Sec. 2.Designation.  In accordance with section 98f of title 50, United States Code, the Under Secretary of Defense for Acquisition and Sustainment (Under Secretary) is designated to have authority to release strategic and critical materials from the National Defense Stockpile.

Sec. 3.Execution and Consultation.  In executing the authority conferred by this order, the Under Secretary may release strategic and critical materials from the National Defense Stockpile for use, sale, or other disposition only when required for use, manufacture, or production for purposes of national defense.  No release is authorized for economic or budgetary purposes.  Prior to ordering the release of strategic and critical materials from the National Defense Stockpile, the Under Secretary shall consult with the heads of relevant executive departments and agencies.

WHAT YOU WILL DO
a) In the National Defense Stockpile order, whom must the Under Secretary consult before ordering a release of strategic and critical materials?
b) Retype the National Defense Stockpile order starting at "Sec. 3.Execution and" and ending at "departments and agencies.".
c) Continue the National Defense Stockpile order from the point where it stops.

DATA FOR REVIEW

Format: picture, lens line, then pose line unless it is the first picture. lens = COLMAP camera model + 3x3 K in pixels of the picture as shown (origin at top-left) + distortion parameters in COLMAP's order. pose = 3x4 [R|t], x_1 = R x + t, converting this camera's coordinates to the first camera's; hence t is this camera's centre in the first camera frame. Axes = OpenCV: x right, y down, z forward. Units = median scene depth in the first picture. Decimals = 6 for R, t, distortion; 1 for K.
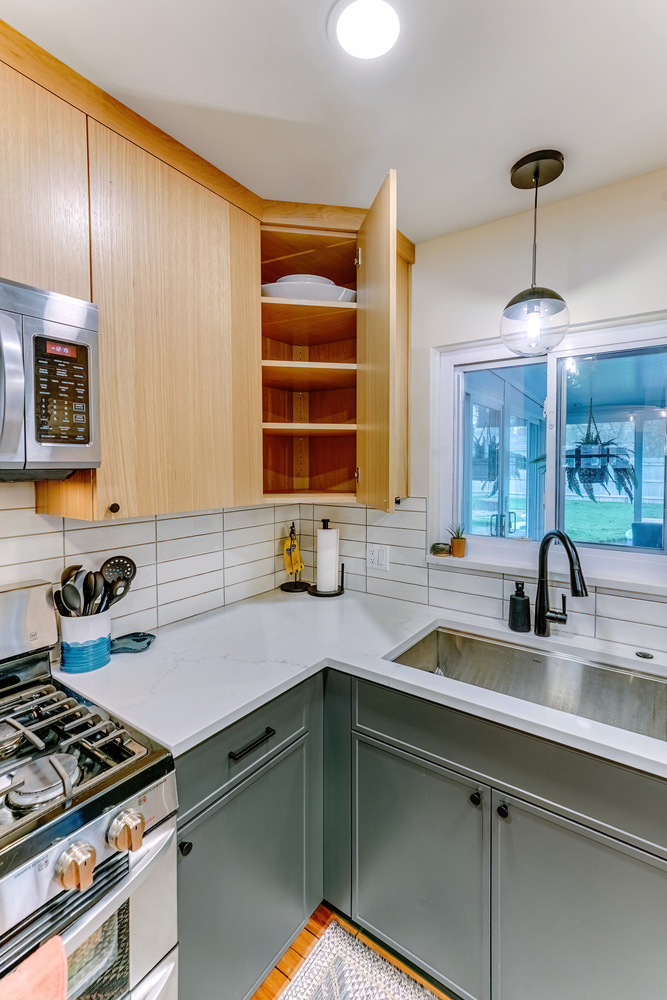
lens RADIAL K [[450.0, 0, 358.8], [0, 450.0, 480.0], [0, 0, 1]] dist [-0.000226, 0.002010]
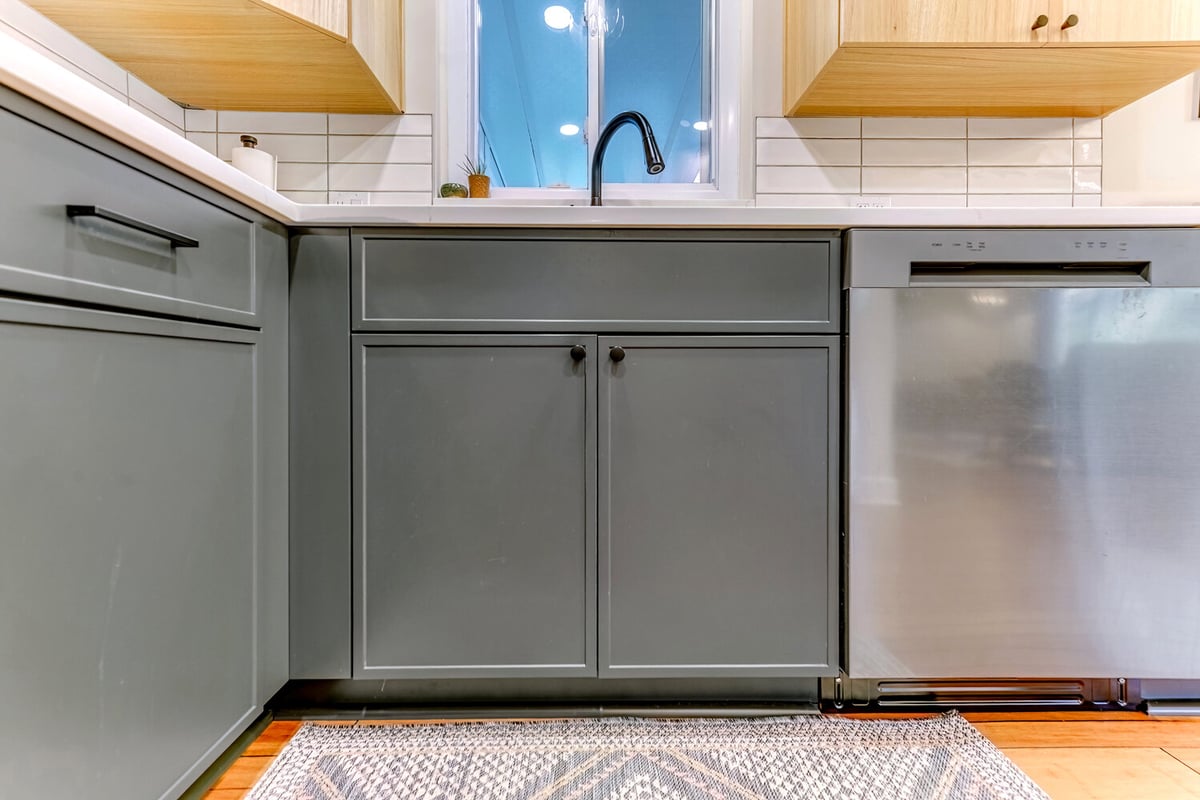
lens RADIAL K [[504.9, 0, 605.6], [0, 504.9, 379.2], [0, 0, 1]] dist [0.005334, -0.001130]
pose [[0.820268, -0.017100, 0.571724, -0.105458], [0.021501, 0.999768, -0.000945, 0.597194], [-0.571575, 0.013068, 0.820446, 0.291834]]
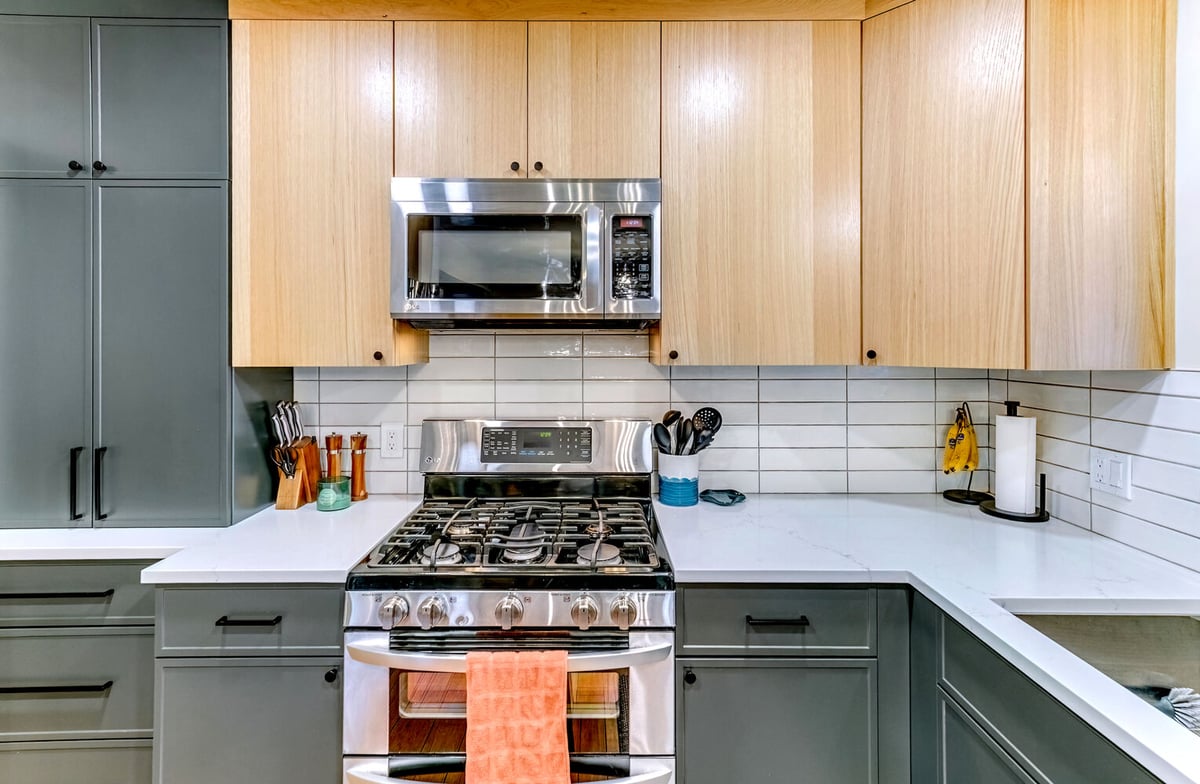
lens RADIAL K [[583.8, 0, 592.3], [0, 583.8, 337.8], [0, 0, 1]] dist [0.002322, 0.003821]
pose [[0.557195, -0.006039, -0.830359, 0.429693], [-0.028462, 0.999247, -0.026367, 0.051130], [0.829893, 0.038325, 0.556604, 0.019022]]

...

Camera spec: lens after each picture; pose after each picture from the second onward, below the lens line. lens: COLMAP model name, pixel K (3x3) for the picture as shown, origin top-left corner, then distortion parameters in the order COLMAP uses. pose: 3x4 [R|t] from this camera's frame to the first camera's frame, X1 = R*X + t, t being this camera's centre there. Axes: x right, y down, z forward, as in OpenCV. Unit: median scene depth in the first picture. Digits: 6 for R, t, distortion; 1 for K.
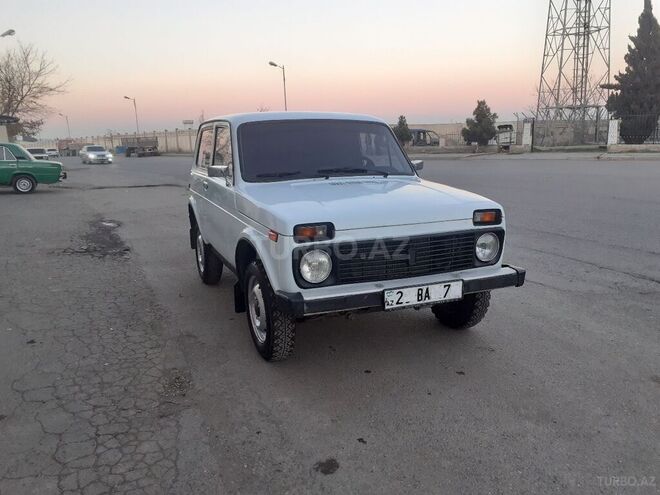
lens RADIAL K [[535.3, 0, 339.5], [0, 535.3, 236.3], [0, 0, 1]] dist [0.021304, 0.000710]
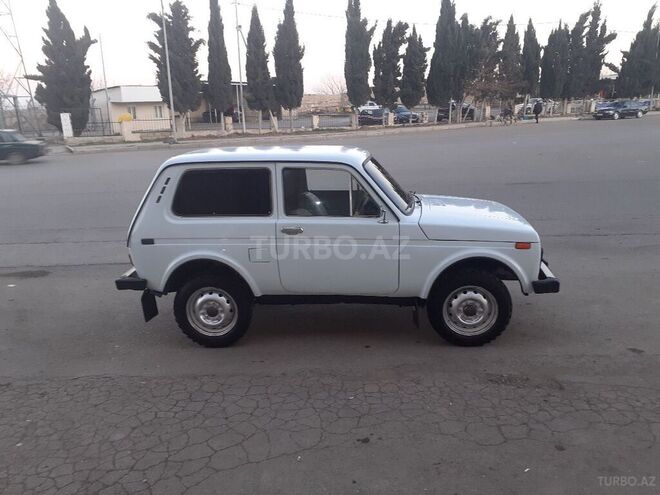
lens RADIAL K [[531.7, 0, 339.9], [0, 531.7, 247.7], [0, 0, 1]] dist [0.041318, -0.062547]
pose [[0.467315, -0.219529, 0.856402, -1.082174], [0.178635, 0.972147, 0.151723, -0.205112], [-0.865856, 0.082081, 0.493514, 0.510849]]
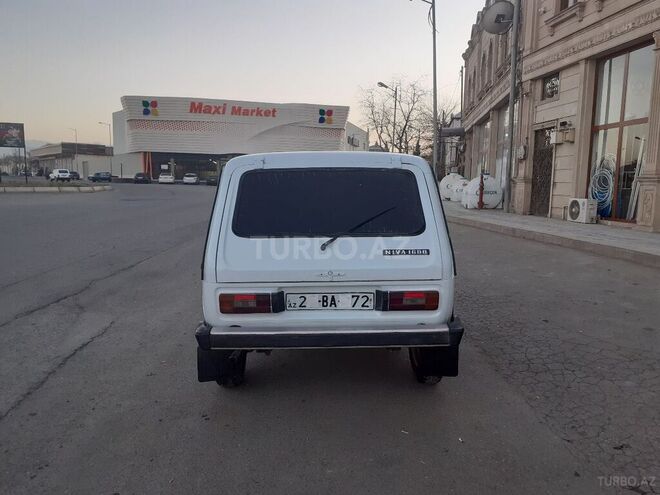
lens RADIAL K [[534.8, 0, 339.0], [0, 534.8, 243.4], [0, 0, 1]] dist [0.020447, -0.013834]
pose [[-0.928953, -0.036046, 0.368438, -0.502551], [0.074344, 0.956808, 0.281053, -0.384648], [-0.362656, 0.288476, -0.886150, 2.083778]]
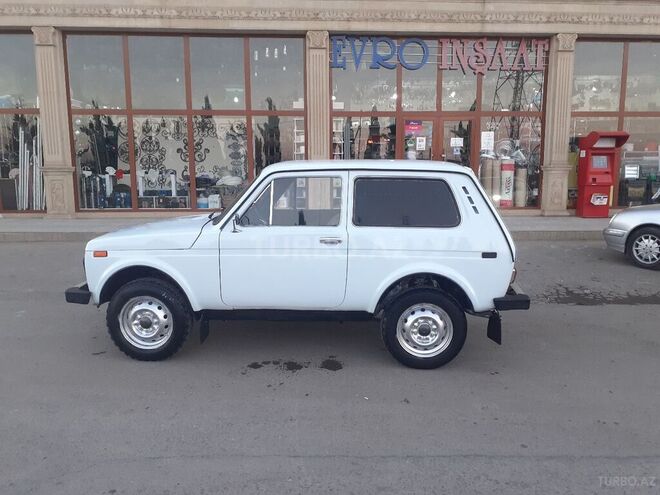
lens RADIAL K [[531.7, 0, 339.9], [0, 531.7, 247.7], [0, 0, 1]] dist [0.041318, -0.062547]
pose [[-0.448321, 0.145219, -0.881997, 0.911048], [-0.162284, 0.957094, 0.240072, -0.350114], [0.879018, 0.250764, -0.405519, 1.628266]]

TASK-BY-TASK ANSWERS
a) The heads of relevant executive departments and agencies.

b)
Sec. 3.Execution and Consultation.  In executing the authority conferred by this order, the Under Secretary may release strategic and critical materials from the National Defense Stockpile for use, sale, or other disposition only when required for use, manufacture, or production for purposes of national defense.  No release is authorized for economic or budgetary purposes.  Prior to ordering the release of strategic and critical materials from the National Defense Stockpile, the Under Secretary shall consult with the heads of relevant executive departments and agencies.

c)
Sec. 4.Authority.  (a)  All previously issued orders, regulations, rulings, certificates, directives, and other actions relating to any function affected by this order shall remain in effect except to the extent that they are inconsistent with this order or are subsequently amended or revoked under proper authority.  Nothing in this order shall affect the validity or force of anything done under previous delegations or another assignment of authority under the Strategic and Critical Materials Stock Piling Act.

     (b)  Nothing in this order shall affect the authorities assigned under Executive Order 13603 of March 16, 2012 (National Defense Resources Preparedness).

Sec. 5.General Provisions.  (a)  Nothing in this order shall be construed to impair or otherwise affect:

(i)   the authority granted by law to an executive department or agency, or the head thereof; or

(ii)  the functions of the Director of the Office of Management and Budget relating to budgetary, administrative, or legislative proposals.

     (b)  This order shall be implemented consistent with applicable law and subject to the availability of appropriations.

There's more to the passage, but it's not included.